Extracted entries »
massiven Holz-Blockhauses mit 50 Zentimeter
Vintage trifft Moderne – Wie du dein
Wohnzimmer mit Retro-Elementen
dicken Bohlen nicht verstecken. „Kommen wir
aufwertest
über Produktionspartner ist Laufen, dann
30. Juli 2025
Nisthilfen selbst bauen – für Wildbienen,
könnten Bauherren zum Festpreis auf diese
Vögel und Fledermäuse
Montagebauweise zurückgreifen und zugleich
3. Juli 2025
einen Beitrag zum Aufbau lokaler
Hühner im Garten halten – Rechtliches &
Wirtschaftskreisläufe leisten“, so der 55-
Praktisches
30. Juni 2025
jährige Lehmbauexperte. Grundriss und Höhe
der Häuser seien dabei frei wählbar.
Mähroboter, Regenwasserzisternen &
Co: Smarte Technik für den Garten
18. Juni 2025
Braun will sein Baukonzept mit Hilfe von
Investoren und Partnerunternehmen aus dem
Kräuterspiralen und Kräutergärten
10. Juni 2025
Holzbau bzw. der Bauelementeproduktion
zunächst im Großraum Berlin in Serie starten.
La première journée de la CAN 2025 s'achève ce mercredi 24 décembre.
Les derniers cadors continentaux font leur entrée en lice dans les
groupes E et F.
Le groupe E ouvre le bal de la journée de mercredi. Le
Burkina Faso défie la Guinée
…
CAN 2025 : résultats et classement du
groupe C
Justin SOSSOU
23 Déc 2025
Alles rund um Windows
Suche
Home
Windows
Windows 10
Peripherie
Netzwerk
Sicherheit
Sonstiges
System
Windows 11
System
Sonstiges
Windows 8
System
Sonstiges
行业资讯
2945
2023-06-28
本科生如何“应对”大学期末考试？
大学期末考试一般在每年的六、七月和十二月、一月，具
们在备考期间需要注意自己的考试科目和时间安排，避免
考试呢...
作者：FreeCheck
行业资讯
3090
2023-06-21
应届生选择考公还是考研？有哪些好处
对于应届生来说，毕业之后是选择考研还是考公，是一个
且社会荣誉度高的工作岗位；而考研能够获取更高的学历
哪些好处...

Exercise directions »
Reproduce the data verbatim, line for line, for the stretch from its very beginning through the line containing "10. Juni 2025".

Task result »
massiven Holz-Blockhauses mit 50 Zentimeter
Vintage trifft Moderne – Wie du dein
Wohnzimmer mit Retro-Elementen
dicken Bohlen nicht verstecken. „Kommen wir
aufwertest
über Produktionspartner ist Laufen, dann
30. Juli 2025
Nisthilfen selbst bauen – für Wildbienen,
könnten Bauherren zum Festpreis auf diese
Vögel und Fledermäuse
Montagebauweise zurückgreifen und zugleich
3. Juli 2025
einen Beitrag zum Aufbau lokaler
Hühner im Garten halten – Rechtliches &
Wirtschaftskreisläufe leisten“, so der 55-
Praktisches
30. Juni 2025
jährige Lehmbauexperte. Grundriss und Höhe
der Häuser seien dabei frei wählbar.
Mähroboter, Regenwasserzisternen &
Co: Smarte Technik für den Garten
18. Juni 2025
Braun will sein Baukonzept mit Hilfe von
Investoren und Partnerunternehmen aus dem
Kräuterspiralen und Kräutergärten
10. Juni 2025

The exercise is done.